Locations on the line:

- Broomfield Road Junction; the line diverged from the Caledonian Railway;
- Broomfield Road Junction station; also known as Broomfield Road; opened with the M&BR line on 1 November 1865; (Note: Butt says the station opened when the Aberdeen Railway opened its main line in 1850, but this is a mistake; the Aberdeen Company did not have a station at the location; see the 25 inch Ordnance Survey map Forfar Sheet XXVIII.14 surveyed 1862; also Bradshaw for 1850 which shows no station there. Smith says that it opened in August 1866 or immediately after.)
- North Water Bridge; opened July 1866;
- St Cyrus;
- Lauriston;
- Johnshaven;
- Birnie Road Siding; opened November 1866; a very limited Fridays-only train service operated for most of the location's existence; Friday was market day in Montrose;
- Gourdon;
- Bervie; renamed Inverbervie 5 July 1926.

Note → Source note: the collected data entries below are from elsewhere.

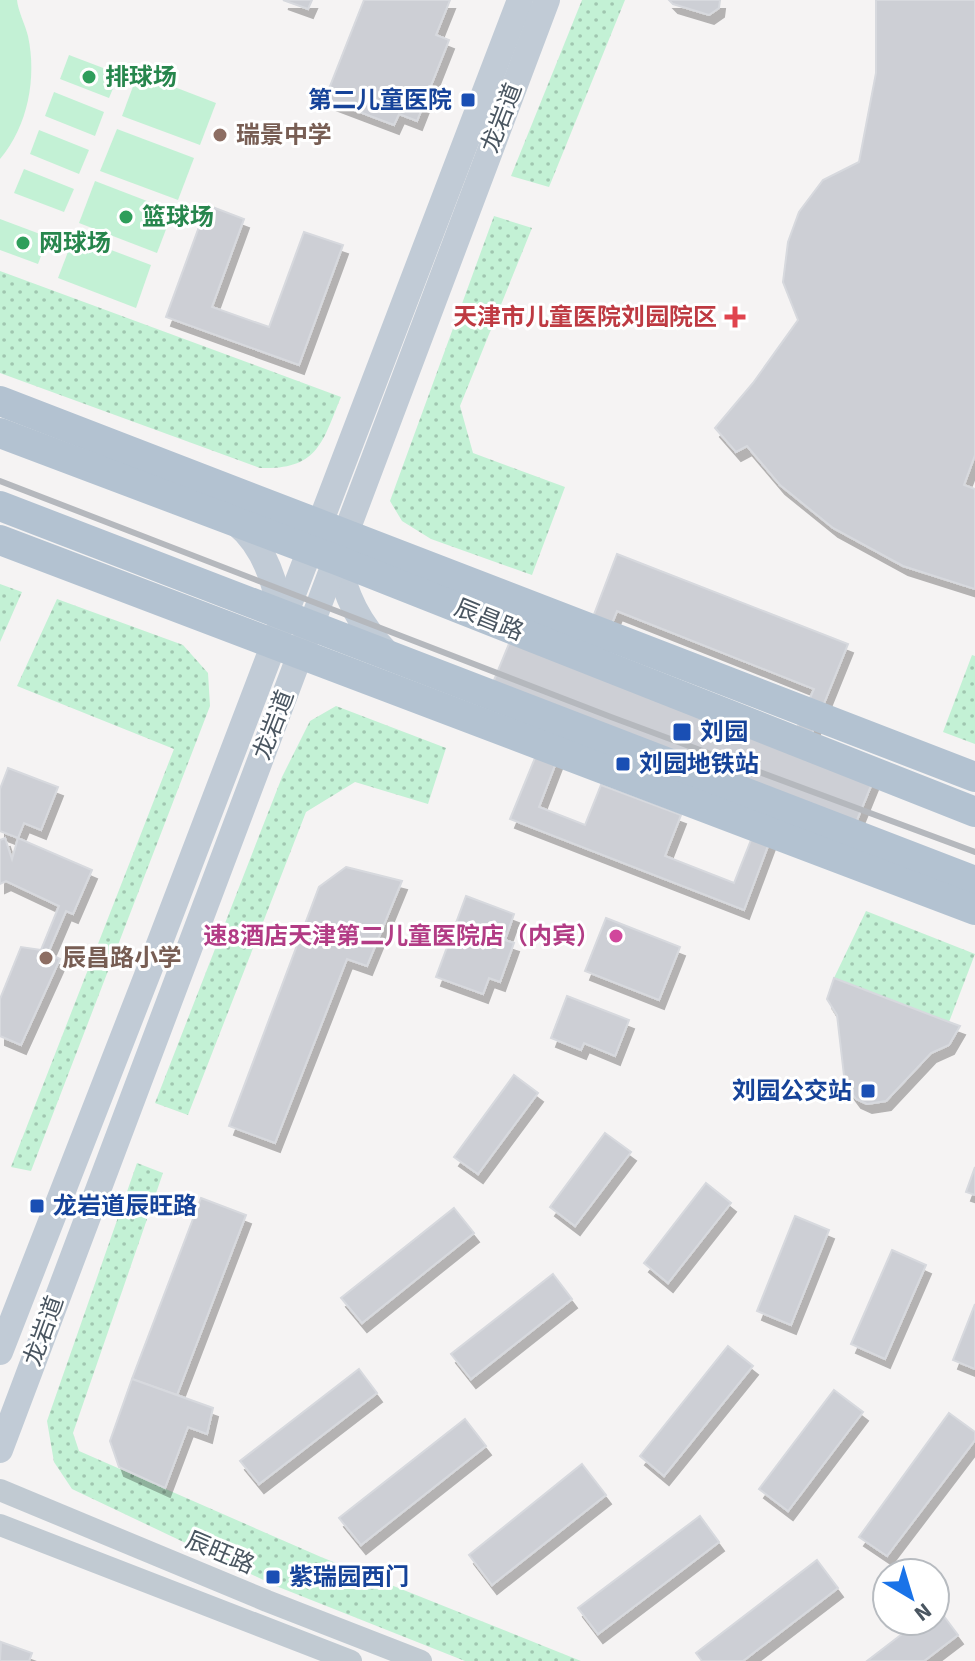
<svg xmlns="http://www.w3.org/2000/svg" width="975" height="1661" viewBox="0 0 975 1661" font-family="'Source Sans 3','Noto Sans SC',sans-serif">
	<defs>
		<pattern id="grass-dots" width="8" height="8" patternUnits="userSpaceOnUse" patternTransform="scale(2)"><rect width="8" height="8" fill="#c3f1d5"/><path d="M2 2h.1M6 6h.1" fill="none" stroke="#a0c6b0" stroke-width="1.8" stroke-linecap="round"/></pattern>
		<filter id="shadow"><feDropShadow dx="5" dy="9" stdDeviation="0" flood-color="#0004"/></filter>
	</defs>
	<rect width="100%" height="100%" fill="#f5f3f3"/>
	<g fill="url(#grass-dots)">
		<polygon points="582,0 625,0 549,187 511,176"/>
		<polygon points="494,216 532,228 460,406 473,453 565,487 532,575 431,539 402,521 390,501"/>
		<path d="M0 271 341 397C322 443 318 470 260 468L0 373Z"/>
		<polygon points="0,584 22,592 0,642"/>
		<polygon points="57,599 183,645 208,673 210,706 31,1171 11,1167 174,749 17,686"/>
		<polygon points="972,655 975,656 975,744 943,732"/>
		<polygon points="336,706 446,748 428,804 355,782 306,812 188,1115 155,1103 282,777 310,721"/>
		<polygon points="866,911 975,954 949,1022 834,978"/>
		<polygon points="137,1163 163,1173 73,1433 79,1451 321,1557 581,1661 465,1661 276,1586 72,1489 54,1462 47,1421"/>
	</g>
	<g fill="#c3f1d5">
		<path d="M0 0H17C18 11 25 24 28 36 37 78 28 126 0 159Z"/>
		<polygon points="69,55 119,74 109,98 60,79"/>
		<polygon points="138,73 216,103 200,145 122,116"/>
		<polygon points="54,92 104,112 95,136 45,116"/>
		<polygon points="117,129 194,158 178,200 100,171"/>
		<polygon points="39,130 89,150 79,174 30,154"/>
		<polygon points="24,169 74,189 64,212 14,193"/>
		<polygon points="95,181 173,211 157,253 79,223"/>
		<polygon points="0,219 48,237 38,264 0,250"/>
		<polygon points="74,236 151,265 136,308 58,278"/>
	</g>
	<g fill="#cdcfd5" stroke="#d7d9de" stroke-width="2" fill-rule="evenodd" filter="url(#shadow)">
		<polygon points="283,0 312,0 308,9"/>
		<polygon points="364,0 450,0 436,35 449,40 417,121 399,114 394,125 325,99"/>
		<polygon points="669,0 720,0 719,8 709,15 673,4"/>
		<polygon points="876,0 975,0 975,455 964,485 975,489 975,589 903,566 833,528 780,485 747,446 736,452 715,428 753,383 798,320 783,282 788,242 799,212 823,180 859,162 876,73"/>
		<polygon points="207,205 244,219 212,307 269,327 304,232 343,245 299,365 166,317"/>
		<path d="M617 554 848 644 806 748 875 776 853 830 784 803 744 910 510 819 553 714 490 690 513 634 577 659ZM617 611 814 689 791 742 595 665ZM572 721 768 797 734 883 665 856 681 815 601 785 585 825 539 807Z"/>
		<polygon points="8,768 58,787 41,830 24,823 18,838 0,831 0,789"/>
		<polygon points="5,838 12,859 18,838 92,870 73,914 66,911 48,953 60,959 21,1045 0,1036 0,999 21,947 41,950 59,906 6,881 0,884 0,840"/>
		<polygon points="346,867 402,881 367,966 347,959 275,1143 229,1126 319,887"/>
		<polygon points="466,896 514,914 505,940 514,943 500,982 489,978 483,994 436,977"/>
		<polygon points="606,918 680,947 659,1000 585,971"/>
		<polygon points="834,978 949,1022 960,1026 949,1045 931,1053 886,1101 867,1104 856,1099 845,1084 837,1015 827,999"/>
		<polygon points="567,996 629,1020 615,1056 584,1043 581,1050 551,1038"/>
		<polygon points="514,1075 538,1093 478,1174 454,1157"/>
		<polygon points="605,1133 631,1152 575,1226 550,1207"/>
		<polygon points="975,1167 975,1195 966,1192"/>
		<polygon points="706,1183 731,1203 668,1283 644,1263"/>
		<polygon points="201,1198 246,1215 177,1395 132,1379"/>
		<polygon points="454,1208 474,1233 362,1323 341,1298"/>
		<polygon points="795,1216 829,1230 791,1325 757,1311"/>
		<polygon points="892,1250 926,1265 885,1359 851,1344"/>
		<polygon points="553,1274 572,1299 471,1379 451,1354"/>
		<polygon points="975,1304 975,1369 953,1360"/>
		<polygon points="728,1346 753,1366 664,1476 640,1456"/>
		<polygon points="359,1369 377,1393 259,1484 240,1461"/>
		<polygon points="132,1379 213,1408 207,1434 188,1427 165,1488 119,1467 110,1441"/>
		<polygon points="834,1390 863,1412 788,1511 759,1489"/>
		<polygon points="949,1413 975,1432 975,1440 887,1556 859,1537"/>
		<polygon points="465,1419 486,1446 361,1545 339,1518"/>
		<polygon points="582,1464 606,1495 492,1585 469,1555"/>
		<polygon points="700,1516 719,1542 598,1634 578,1608"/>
		<polygon points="817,1560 838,1588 743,1661 702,1661 696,1653"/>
		<polygon points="937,1607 958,1635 924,1661 867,1661 919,1621 935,1621"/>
		<polygon points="1,1642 32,1653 29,1661 0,1661"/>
	</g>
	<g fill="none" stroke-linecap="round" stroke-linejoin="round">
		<g stroke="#c1cad2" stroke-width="22">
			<polyline points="0,1490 267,1601 421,1661"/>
			<polyline points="0,1525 351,1661"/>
		</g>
		<g stroke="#c1cbd6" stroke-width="26">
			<path d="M236 523C266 547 277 586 282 623"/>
			<path d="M336 555C346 597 358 623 388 654"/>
			<polyline points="0,1352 155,955 520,0"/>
			<polyline points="0,1450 547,0"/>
		</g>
		<g stroke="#b3c2d1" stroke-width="30">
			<polyline points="0,401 975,777"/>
			<polyline points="0,433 337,560 975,812"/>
			<polyline points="0,506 975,881"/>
			<polyline points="0,540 975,910"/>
		</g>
		<polyline stroke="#b5b8bd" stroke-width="6" points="0,481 611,717 975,852"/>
	</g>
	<g fill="#2e9e5b" stroke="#fff" stroke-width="3">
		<circle cx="89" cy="77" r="8"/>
		<circle cx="126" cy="217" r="8"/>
		<circle cx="23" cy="243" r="8"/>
	</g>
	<g fill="#1a4fb4" stroke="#fff" stroke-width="3">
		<rect x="460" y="92" width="16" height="16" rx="4"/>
		<rect x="672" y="722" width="20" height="20" rx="4"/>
		<rect x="615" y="756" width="16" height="16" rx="4"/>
		<rect x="860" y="1083" width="16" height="16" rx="4"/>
		<rect x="29" y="1198" width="16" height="16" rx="4"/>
		<rect x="265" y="1569" width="16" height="16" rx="4"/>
	</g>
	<g fill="#8d6e63" stroke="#fff" stroke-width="3">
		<circle cx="220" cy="135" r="8"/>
		<circle cx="46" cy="958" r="8"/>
	</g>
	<path fill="#e0444e" stroke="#fff" stroke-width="3" d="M731 305h8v8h8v8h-8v8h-8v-8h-8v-8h8z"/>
	<circle fill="#d1479c" stroke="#fff" stroke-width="3" cx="616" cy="936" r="8"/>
	<g text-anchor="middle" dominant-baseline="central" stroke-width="6" stroke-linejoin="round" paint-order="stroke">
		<g font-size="24" font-weight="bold" fill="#27864d" stroke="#fff" text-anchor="start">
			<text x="105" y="77">排球场</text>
			<text x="142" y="217">篮球场</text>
			<text x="39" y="243">网球场</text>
		</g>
		<g font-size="24" font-weight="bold" fill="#164399" stroke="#fff" text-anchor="start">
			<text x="452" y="100" text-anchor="end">第二儿童医院</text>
			<text x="700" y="732">刘园</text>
			<text x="639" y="764">刘园地铁站</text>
			<text x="852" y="1091" text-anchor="end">刘园公交站</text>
			<text x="53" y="1206">龙岩道辰旺路</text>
			<text x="289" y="1577">紫瑞园西门</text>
		</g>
		<g font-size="24" fill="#4a5661" stroke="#fff">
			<text transform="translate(502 118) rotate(-69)">龙岩道</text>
			<text transform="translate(489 620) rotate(22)">辰昌路</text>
			<text transform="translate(274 725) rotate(-69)">龙岩道</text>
			<text transform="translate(44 1331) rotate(-70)">龙岩道</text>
			<text transform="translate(220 1553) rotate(23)">辰旺路</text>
		</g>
		<g font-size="24" font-weight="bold" fill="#785e54" stroke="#fff" text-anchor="start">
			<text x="236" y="135">瑞景中学</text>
			<text x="62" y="958">辰昌路小学</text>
		</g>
		<g font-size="24" font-weight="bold" fill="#be3a42" stroke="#fff" text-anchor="end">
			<text x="717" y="317">天津市儿童医院刘园院区</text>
		</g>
		<g font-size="24" font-weight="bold" fill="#b23c85" stroke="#fff" text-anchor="end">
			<text x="600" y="936">速8酒店天津第二儿童医院店（内宾）</text>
		</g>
	</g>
	<g transform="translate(911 1597) rotate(142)"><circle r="38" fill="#ffffff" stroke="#b7bbc0" stroke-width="2"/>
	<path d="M0-6L14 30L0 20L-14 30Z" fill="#1a73e8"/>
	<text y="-12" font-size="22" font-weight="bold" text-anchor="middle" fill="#4a5661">N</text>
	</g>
</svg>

A major engineering feature on the line was the 11 arch North Water bridge crossing the River North Esk which still stands today.

Smith describes the line:

It was a very scenic stretch of railway, beginning at Broomfield Junction, north of Montrose, and striding across the North Esk near Kinnaber by means of a high stone viaduct. After a cliff top section to St Cyrus, the line wandered inland for a while before descending to the rocky shore at Johnshaven. The track then curved round the back of Gourdon village and continued along the coast to a terminus close to Bervie Bay. Architecturally the stations were undistinguished: all seven of them having basic single-storey buildings with horizontal timber planking and brick chimneys.